[Start of Attachment]
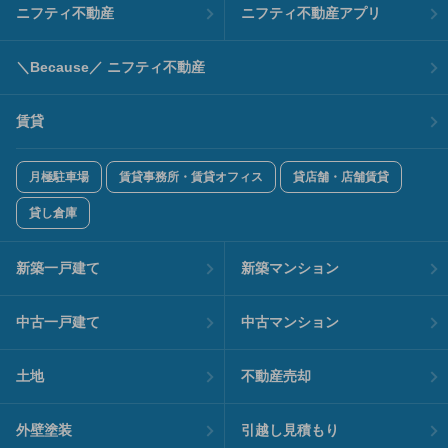
ニフティ不動産
ニフティ不動産アプリ
＼Because／ ニフティ不動産
賃貸
月極駐車場
賃貸事務所・賃貸オフィス
貸店舗・店舗賃貸
貸し倉庫
新築一戸建て
新築マンション
中古一戸建て
中古マンション
土地
不動産売却
外壁塗装
引越し見積もり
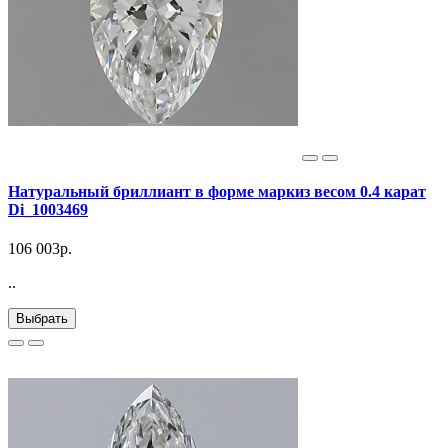
Натуральный бриллиант в форме маркиз весом 0.4 карат
Di_1003469
106 003р.
..
Выбрать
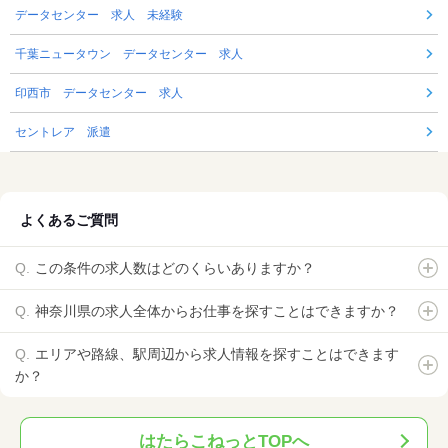
データセンター 求人 未経験
千葉ニュータウン データセンター 求人
印西市 データセンター 求人
セントレア 派遣
よくあるご質問
この条件の求人数はどのくらいありますか？
神奈川県の求人全体からお仕事を探すことはできますか？
エリアや路線、駅周辺から求人情報を探すことはできます
か？
はたらこねっとTOPへ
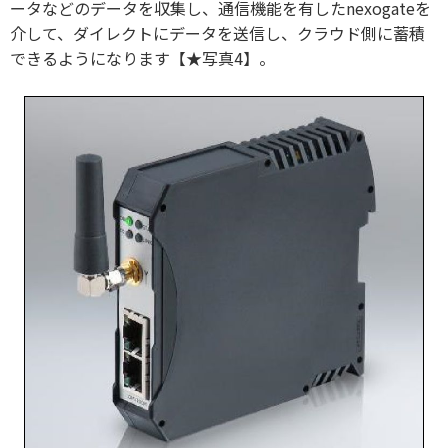
ータなどのデータを収集し、通信機能を有したnexogateを
介して、ダイレクトにデータを送信し、クラウド側に蓄積
できるようになります【★写真4】。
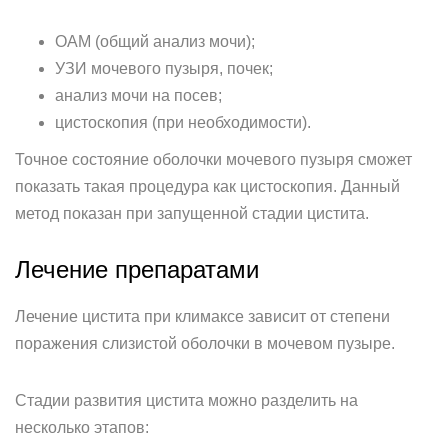
ОАМ (общий анализ мочи);
УЗИ мочевого пузыря, почек;
анализ мочи на посев;
цистоскопия (при необходимости).
Точное состояние оболочки мочевого пузыря сможет
показать такая процедура как цистоскопия. Данный
метод показан при запущенной стадии цистита.
Лечение препаратами
Лечение цистита при климаксе зависит от степени
поражения слизистой оболочки в мочевом пузыре.
Стадии развития цистита можно разделить на
несколько этапов:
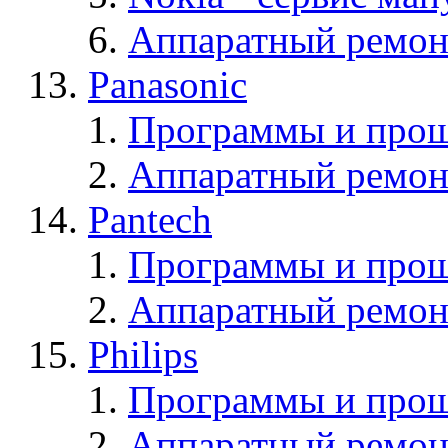
Аппаратный ремон
Panasonic
Программы и прош
Аппаратный ремон
Pantech
Программы и прош
Аппаратный ремон
Philips
Программы и прош
Аппаратный ремон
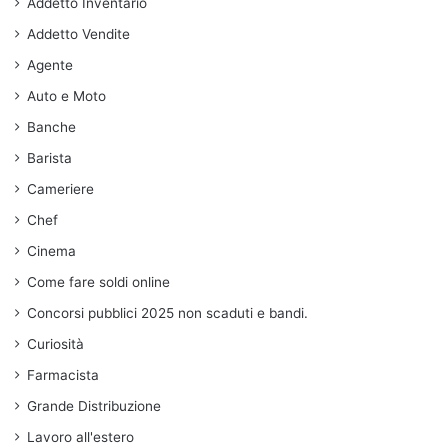
Addetto Inventario
Addetto Vendite
Agente
Auto e Moto
Banche
Barista
Cameriere
Chef
Cinema
Come fare soldi online
Concorsi pubblici 2025 non scaduti e bandi.
Curiosità
Farmacista
Grande Distribuzione
Lavoro all'estero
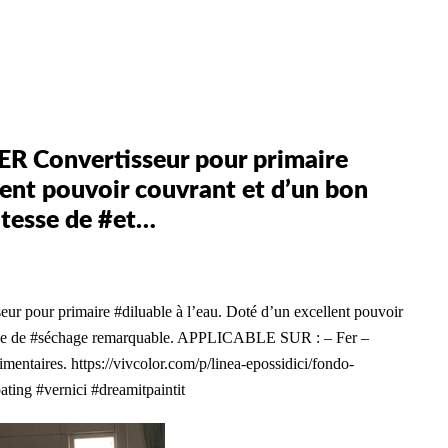
Convertisseur pour primaire
llent pouvoir couvrant et d’un bon
itesse de #et…
 primaire #diluable à l’eau. Doté d’un excellent pouvoir
itesse de #séchage remarquable. APPLICABLE SUR : – Fer –
mentaires. https://vivcolor.com/p/linea-epossidici/fondo-
ting #vernici #dreamitpaintit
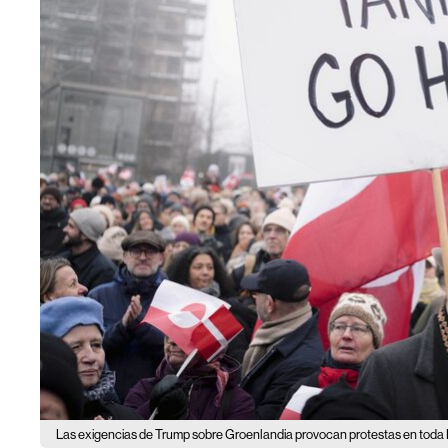
Las exigencias de Trump sobre Groenlandia provocan protestas en tod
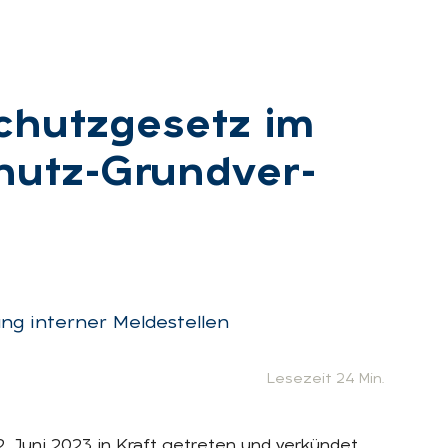
chutz­ge­setz im
chutz-Grund­ver­
g interner Meldestellen
Lesezeit 24 Min.
 Juni 2023 in Kraft getreten und verkündet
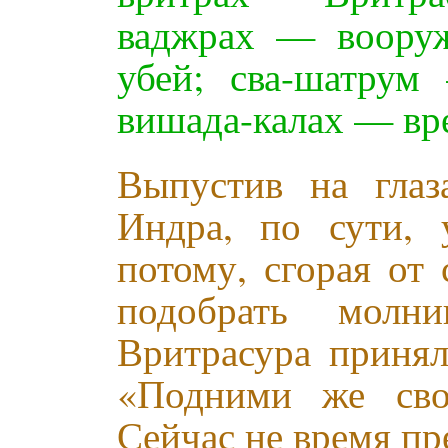
ваджрах — воору
убей; сва-шатрум
вишада-калах — вре
Выпустив на глаз
Индра, по сути, 
потому, сгорая от
подобрать мол
Вритрасура принял
«Подними же сво
Сейчас не время пр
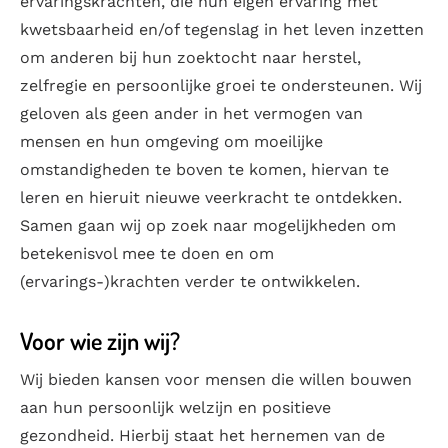
ervaringskrachten, die hun eigen ervaring met
kwetsbaarheid en/of tegenslag in het leven inzetten
om anderen bij hun zoektocht naar herstel,
zelfregie en persoonlijke groei te ondersteunen. Wij
geloven als geen ander in het vermogen van
mensen en hun omgeving om moeilijke
omstandigheden te boven te komen, hiervan te
leren en hieruit nieuwe veerkracht te ontdekken.
Samen gaan wij op zoek naar mogelijkheden om
betekenisvol mee te doen en om
(ervarings-)krachten verder te ontwikkelen.
Voor wie zijn wij?
Wij bieden kansen voor mensen die willen bouwen
aan hun persoonlijk welzijn en positieve
gezondheid. Hierbij staat het hernemen van de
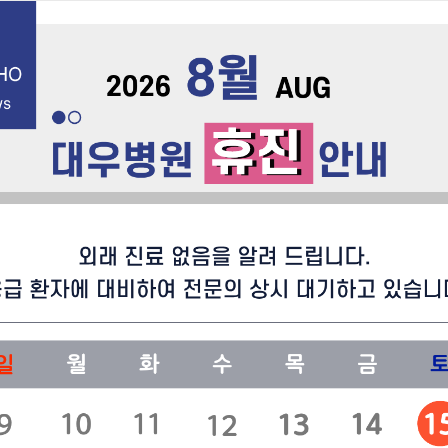
English
건강증진센
진료센터
이용안내
병원소식&공지
next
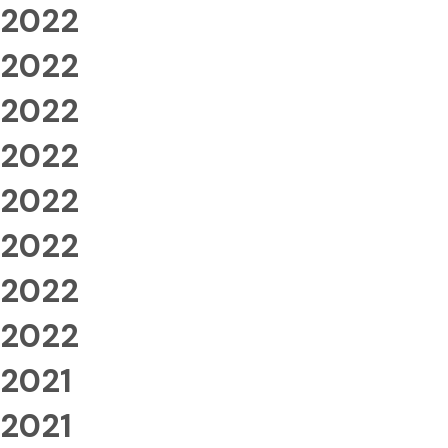
2022
2022
2022
2022
2022
2022
2022
2022
2021
2021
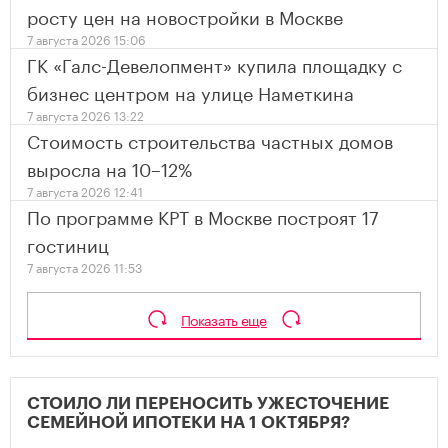
росту цен на новостройки в Москве
7 августа 2026 15:06
ГК «Галс-Девелопмент» купила площадку с
бизнес центром на улице Наметкина
7 августа 2026 13:22
Стоимость строительства частных домов
выросла на 10–12%
7 августа 2026 12:41
По программе КРТ в Москве построят 17
гостиниц
7 августа 2026 11:53
Показать еще
СТОИЛО ЛИ ПЕРЕНОСИТЬ УЖЕСТОЧЕНИЕ
СЕМЕЙНОЙ ИПОТЕКИ НА 1 ОКТЯБРЯ?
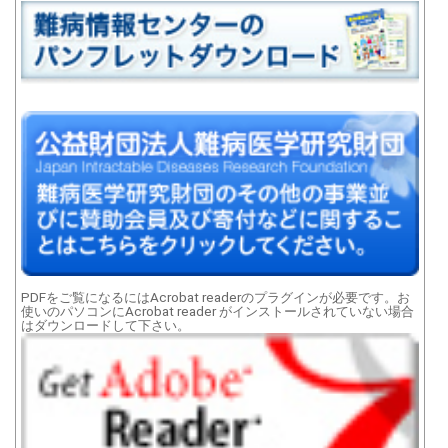
PDFをご覧になるにはAcrobat readerのプラグインが必要です。お
使いのパソコンにAcrobat reader がインストールされていない場合
はダウンロードして下さい。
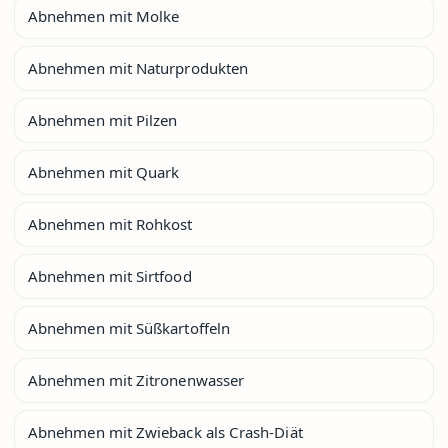
Abnehmen mit Molke
Abnehmen mit Naturprodukten
Abnehmen mit Pilzen
Abnehmen mit Quark
Abnehmen mit Rohkost
Abnehmen mit Sirtfood
Abnehmen mit Süßkartoffeln
Abnehmen mit Zitronenwasser
Abnehmen mit Zwieback als Crash-Diät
[End of Attachment]
Problem statement: From the first line of the material down to the line containing "Лечение цистита при", inclusive, return each line exactly, skipping any picture.

Output:
ニフティ不動産
ニフティ不動産アプリ
＼Because／ ニフティ不動産
賃貸
月極駐車場
賃貸事務所・賃貸オフィス
貸店舗・店舗賃貸
貸し倉庫
新築一戸建て
新築マンション
中古一戸建て
中古マンション
土地
不動産売却
外壁塗装
引越し見積もり
Натуральный бриллиант в форме маркиз весом 0.4 карат
Di_1003469
106 003р.
..
Выбрать
データセンター 求人 未経験
千葉ニュータウン データセンター 求人
印西市 データセンター 求人
セントレア 派遣
よくあるご質問
この条件の求人数はどのくらいありますか？
神奈川県の求人全体からお仕事を探すことはできますか？
エリアや路線、駅周辺から求人情報を探すことはできます
か？
はたらこねっとTOPへ
ータなどのデータを収集し、通信機能を有したnexogateを
介して、ダイレクトにデータを送信し、クラウド側に蓄積
できるようになります【★写真4】。
ОАМ (общий анализ мочи);
УЗИ мочевого пузыря, почек;
анализ мочи на посев;
цистоскопия (при необходимости).
Точное состояние оболочки мочевого пузыря сможет
показать такая процедура как цистоскопия. Данный
метод показан при запущенной стадии цистита.
Лечение препаратами
Лечение цистита при климаксе зависит от степени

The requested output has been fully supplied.